First published in Hogan Lovells’ ESG Perspectives Guide
Sustainability has long been viewed as an ambition that belongs far into the future. Action on ESG has tended to be about a gradual shift to a more sustainable future, driven by a slow but steady drip feed of changing regulation and policy. Net zero ambitions have been focused on commitments that will bite 10-30 years from now. Related risks have been viewed as longer term and often hypothetical or sometimes academic in nature.
But the situation in Ukraine has brought these future musings into sharp and immediate relief in a way that no regional flooding or fire has done before. The geo-political implications of our global dependence on oil and gas have been referenced for years as a footnote in the climate transition debate. Seemingly overnight, a safe, equitable, net zero world is no longer a lofty ambition that sits 30 years out. The Ukraine situation has thrust the questions and impacts surrounding ESG into the here and now.
Energy is the immediate issue on the table, but the impacts will quickly flow into other industries and open up new questions on social and governance dimensions. For a low carbon future to be effective, mitigating the social fallout will also need careful consideration. The pedal has been pressed on the climate transition and there is no going back.
But this is not the sole motivating factor for corporates in their backing of Western sanctions and withdrawal from Russia. This is also not a moral judgement, but a clear understanding of the social and governance risks resulting from such a situation.
The question facing businesses right now is not whether ESG is still relevant, but rather how to navigate the immediate implications of this unexpected acceleration. ESG pressure on businesses is coming from multiple angles: changing employee and customer expectations, investor activism, regulatory intervention and with growing frequency, ESG-based litigation.

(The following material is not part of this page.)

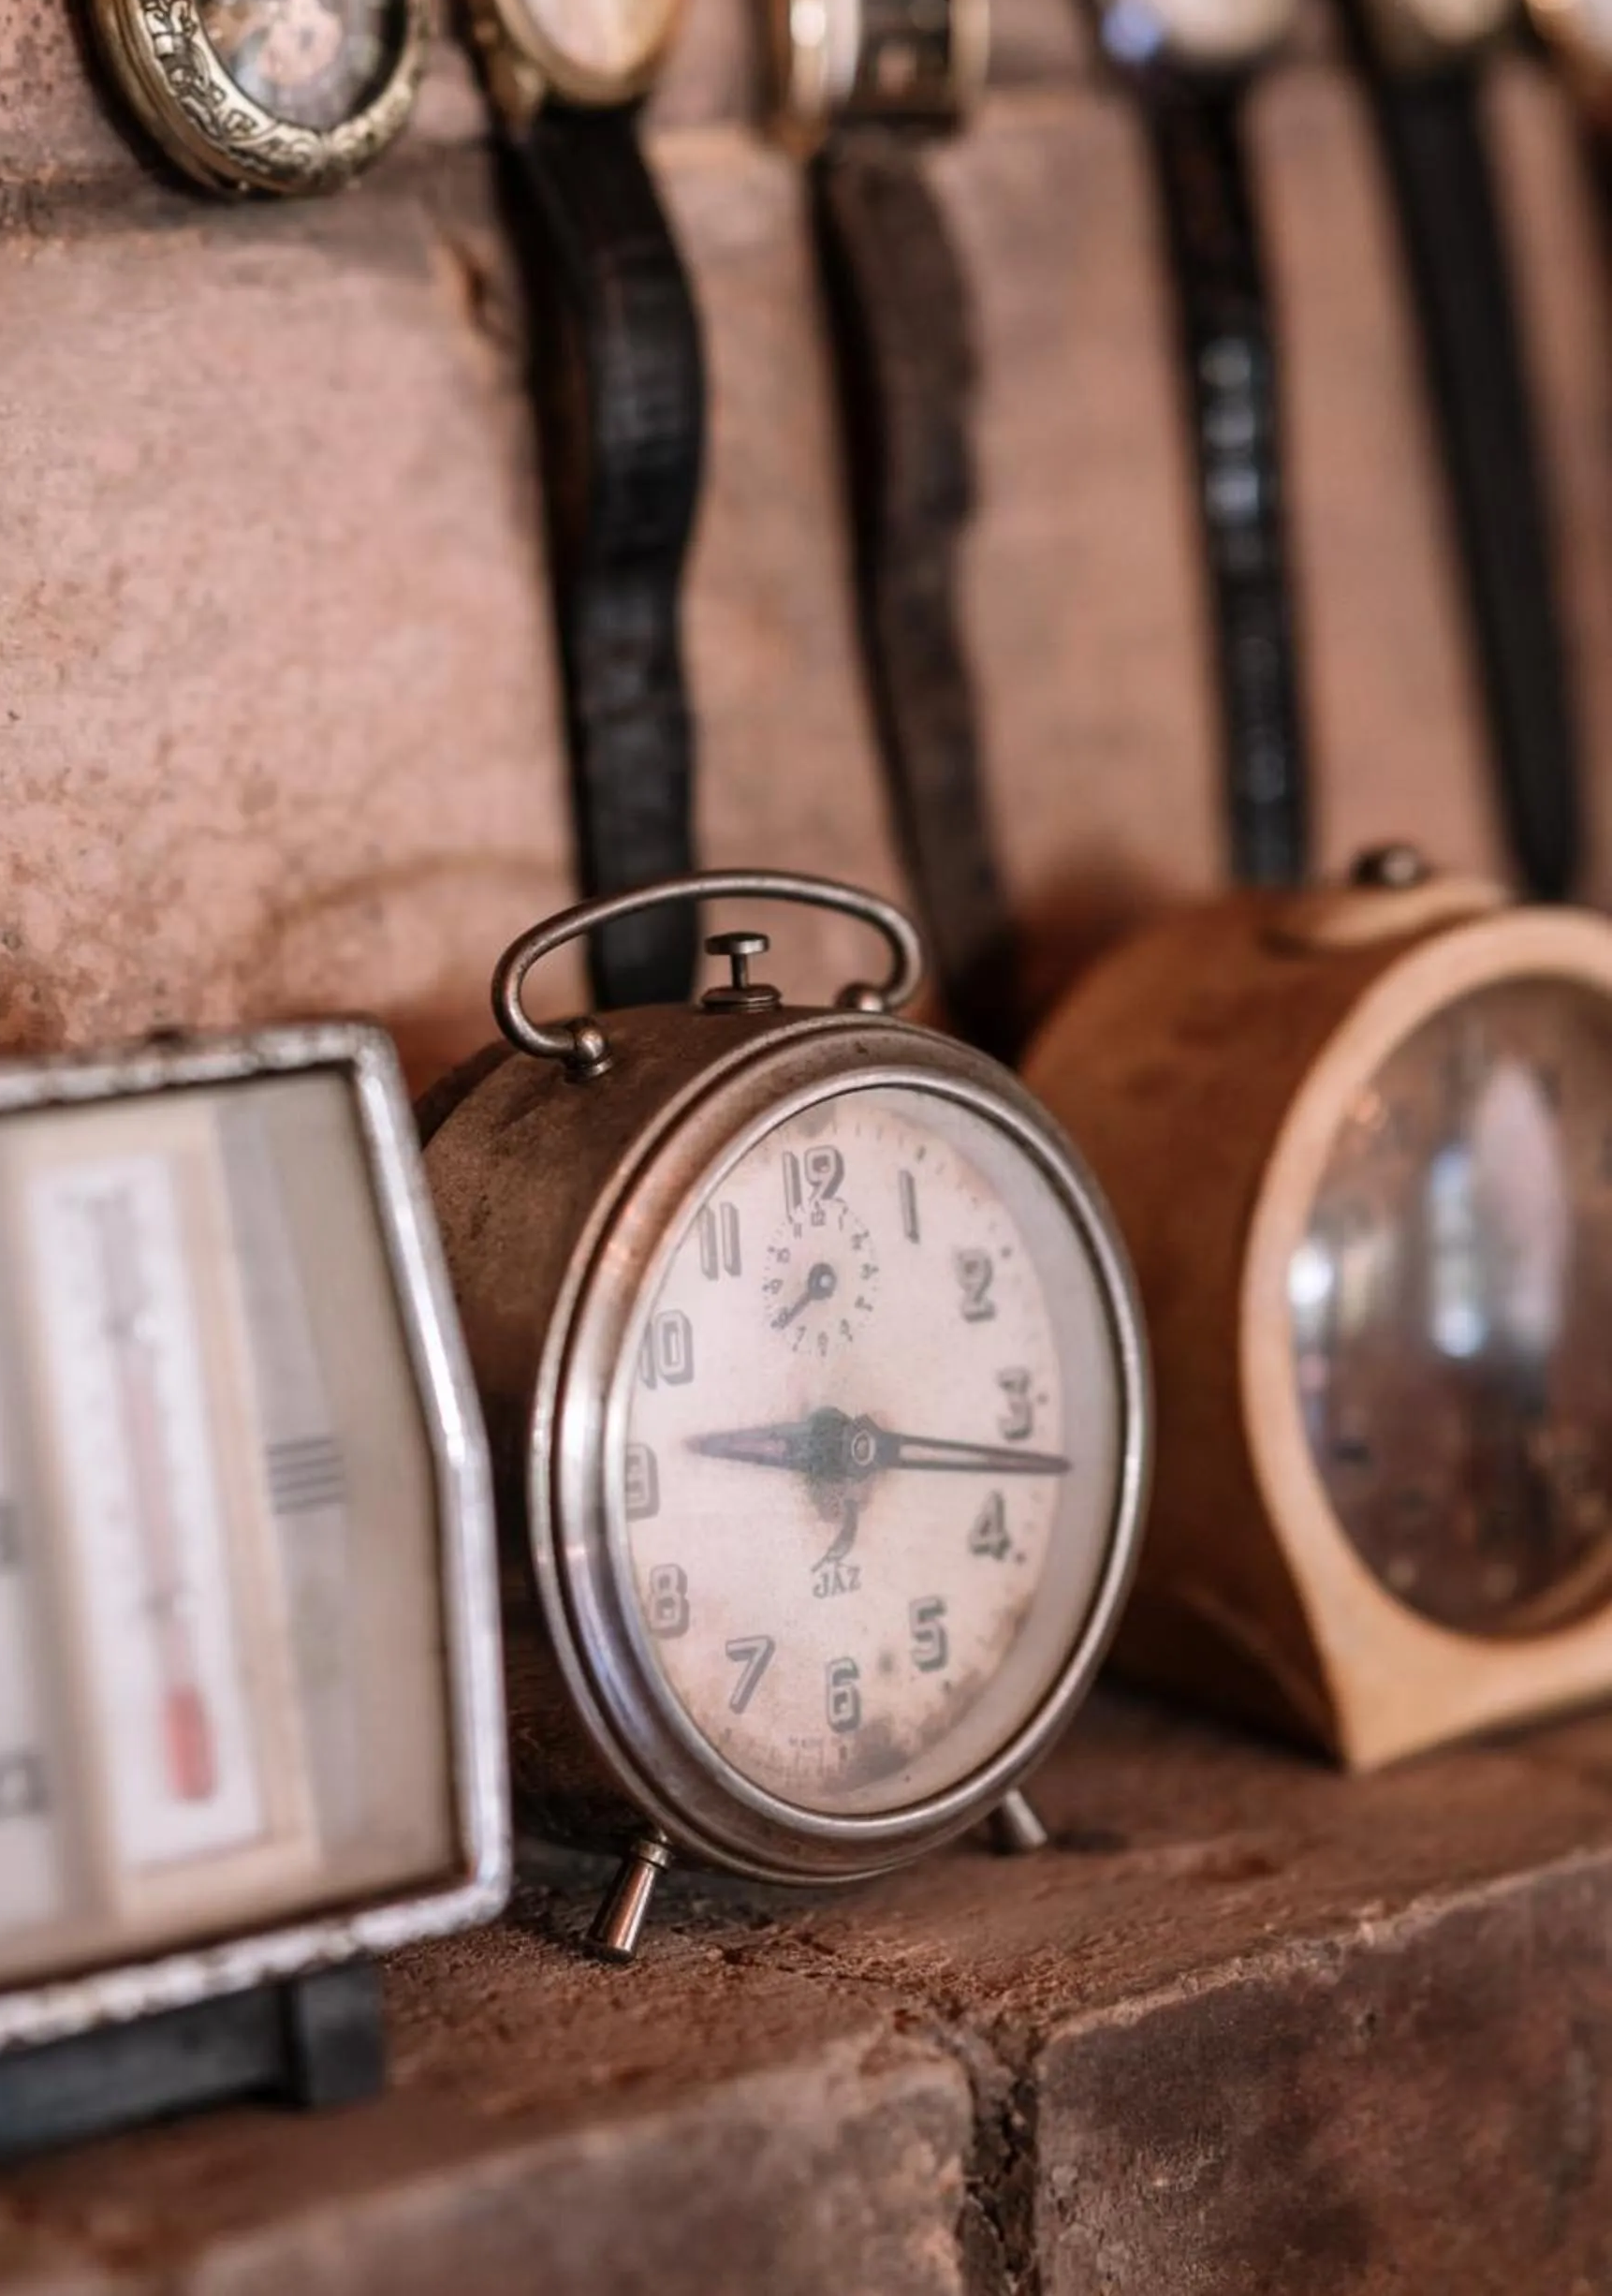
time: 9:17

Now more than ever, the world is watching how businesses act. There are things businesses can and should be doing to mitigate the risks and even capture the significant opportunities that arise. From engaging with regulators to helping investors understand commercial impacts to identifying M&A opportunities, forward planning and clear communication can help businesses thrive though the transition, not just survive it.
Credibility issues arise when there is misalignment in three critical elements of ESG reputation: the expectations of what your business or sector should be doing on ESG, the perception of what your business is doing and the reality your business is in.
It is crucial to understand each of these elements and to bring your stakeholders on a journey to ensure they are as aligned as possible. That requires an up-to-date view of the rapidly changing expectations for different industries, a clear-eyed and objective understanding of how your business is perceived and internal agreement and vision on what your business is actually doing to navigate everything from supply chain impacts to rapidly changing regulation and policy. In a world where the expectations of businesses are rapidly changing, these reputational issues can quickly become financial and operational crises.
By distilling the noise of ESG chatter into these critical elements, businesses can use their communications and engagement to get ahead of scrutiny. The transition to a sustainable future is happening now and businesses must have their responses ready.